* _WORK INSTRUCTIONS_: Repeat every record exactly as written.

* _SUPPLIED ENTRIES_:
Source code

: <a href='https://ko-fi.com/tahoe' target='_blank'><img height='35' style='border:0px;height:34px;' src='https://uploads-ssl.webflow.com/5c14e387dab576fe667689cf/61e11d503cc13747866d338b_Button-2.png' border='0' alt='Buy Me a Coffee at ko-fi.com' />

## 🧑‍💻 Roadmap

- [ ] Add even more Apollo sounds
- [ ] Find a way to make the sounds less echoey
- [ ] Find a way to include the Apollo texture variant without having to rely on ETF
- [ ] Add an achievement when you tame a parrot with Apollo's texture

* _SOLUTION TO THIS TASK_:
Source code

: <a href='https://ko-fi.com/tahoe' target='_blank'><img height='35' style='border:0px;height:34px;' src='https://uploads-ssl.webflow.com/5c14e387dab576fe667689cf/61e11d503cc13747866d338b_Button-2.png' border='0' alt='Buy Me a Coffee at ko-fi.com' />

## 🧑‍💻 Roadmap

- [ ] Add even more Apollo sounds
- [ ] Find a way to make the sounds less echoey
- [ ] Find a way to include the Apollo texture variant without having to rely on ETF
- [ ] Add an achievement when you tame a parrot with Apollo's texture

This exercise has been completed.